Poorer Countries Get Price Cut on HPV Vaccine – But Is It Enough?

Some of the world’s poorest countries are getting price cuts for vaccines that protect against 70 percent of all cervical cancers. The two companies involved, Merck and GlaxoSmithKline, announced recently that their vaccines (Gardasil and Cervarix) would be sold to those countries for $4.50 and $4.60, respectively. These prices are an improvement from the previous $13 per dose. But is it enough to help poorer countries make commonly available the vaccination against certain strains of human papillomavirus (HPV), the sexually transmitted infection which can cause some cervical cancers?

The Pap test was the first step in reducing cervical cancer deaths: after its introduction in 1950, the U.S. experienced a significant drop in cervical cancer deaths (almost 70 percent from 1955 to 1992). The HPV vaccine could be the next big step in preventing cervical cancer deaths: The National Cancer Institute believes the vaccine could reduce these deaths worldwide by as much as two-thirds. Currently the disease still kills an estimated 275,000 people every year, with 85 percent of those deaths in developing countries.

The lowered prices are made possible by the Global Alliance for Vaccines and Immunizations (GAVI) Alliance, created in 1999 with funding from the Bill and Melinda Gates Foundation, which negotiated with Merck and GlaxoSmithKline. Before the price reduction, the series of three shots needed cost a woman a total of about $39; now they’ll cost more than $25 less—a big difference for women living in poverty.
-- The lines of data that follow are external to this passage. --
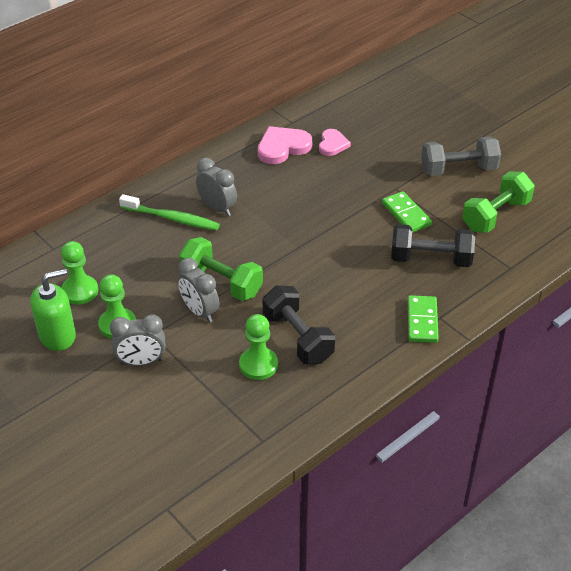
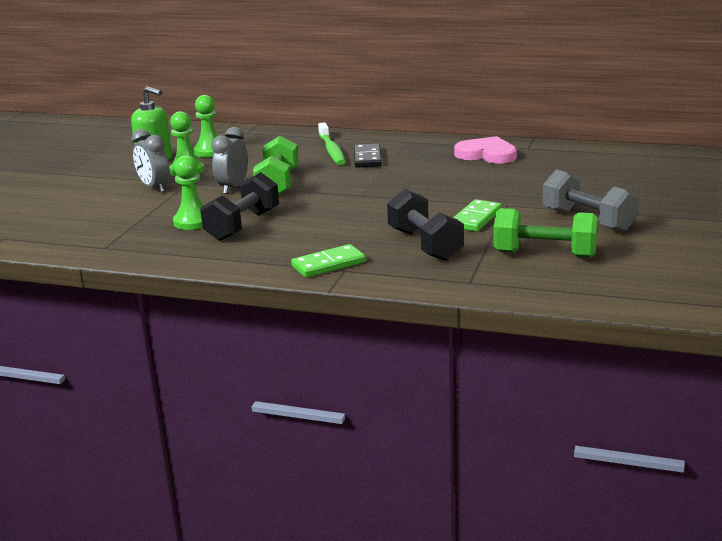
camera: 60 degrees right, 20 degrees down
(217, 208) = (367, 158): grey clock -> black domino
(332, 144) = (526, 168): pink heart -> none

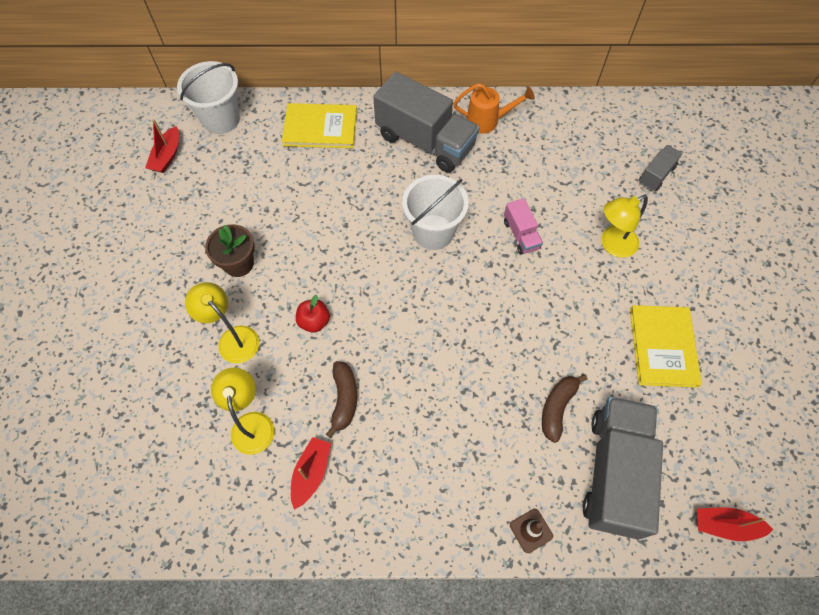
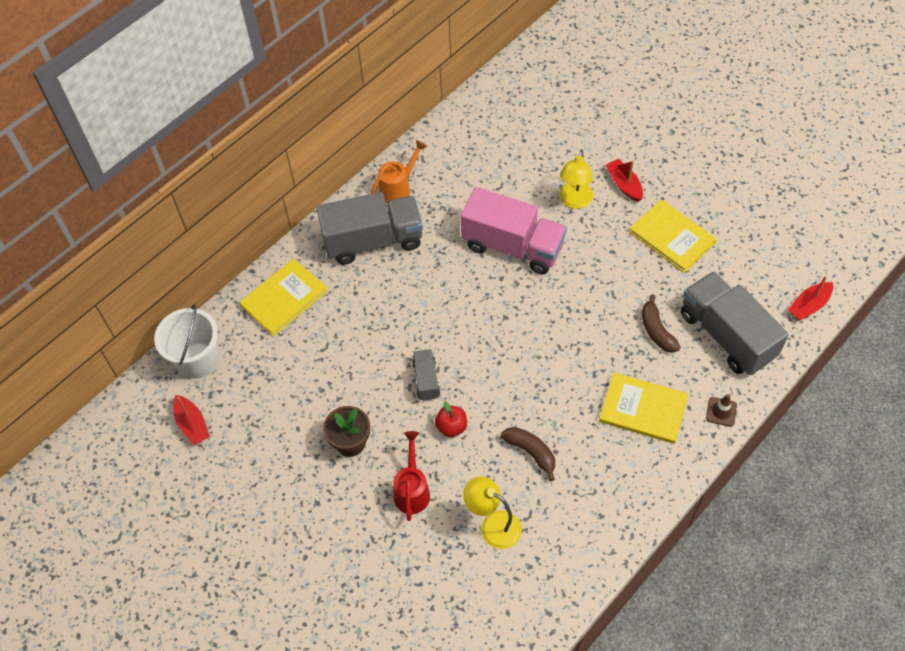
camera: 45 degrees left, 5 degrees down
(233, 338) = (412, 490): yellow lamp -> red watering can
(311, 473) = (566, 513): red boat -> red boat (624, 185)
(433, 232) = (455, 296): white bucket -> none
(468, 458) = (643, 409): none -> yellow book
(521, 235) = (512, 246): pink truck -> pink truck, size x2.12
(656, 174) = (548, 130): grey truck -> grey truck (426, 380)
However, the price is still too high. The international poverty line is set to those who live on less than $1.25 a day and, in 2008, 1.4 billion people lived under that line. For one out of four people in developing countries, it would take more than three days to earn enough to get one dose of the HPV vaccine, and more than 10 days to have enough for the full three-dose treatment. And that assumes they don’t need money for anything else, like, say, food.

Kate Elder, vaccines policy adviser to Médecins Sans Frontières, an association operating immunization programs around the world, believes Merck and GlaxoSmithKline are still maximizing their profits at the expense of the people in poorer countries. She says,

This vaccine is critical for millions of girls in developing countries, where cervical cancer is the main cause of cancer deaths among women. The price is unjustifiably high and will add to the already spiraling vaccination costs faced by low-income countries. … It’s a lost opportunity to negotiate for a truly low price.

Although it’s not yet enough, the price drop is at least a step in the right direction. The new prices for the vaccine will first apply to a few million doses going to Kenya, Ghana, Laos, Madagascar, Malawi, Niger, Sierra Leone and Tanzania as a part of demonstration projects.

Photo of young women in Ghana by Flickr user usaid.africa licensed as a U.S. government work, and map by Wikimedia Commons author Tony0106 licensed under Creative Commons 3.0

Comments

  1. Many countries make their own vaccines or regulate the prices that private countries can charge as part of their public health programs. Almost all vaccine research is done with government funds which gives governments a lever to exert government control.

  2. It isn’t remotely enough. For one thing, since not all cancer-causing strains of HPV are affected by the vaccine, the ones not included are becoming more common, with no protection against them available. That’s basic evolutionary biology, and the vaccine manufacturers and the governments who are pushing for vaccination never seem to get around to mentioning it. For another thing, Gardasil has caused a great many severe side effects, and girls injured by the vaccine in those poor countries aren’t going to have the resources to deal with the damage. No matter how low the price, these vaccines are at best only a partial solution to the problem of cervical cancer, and they add their own risks.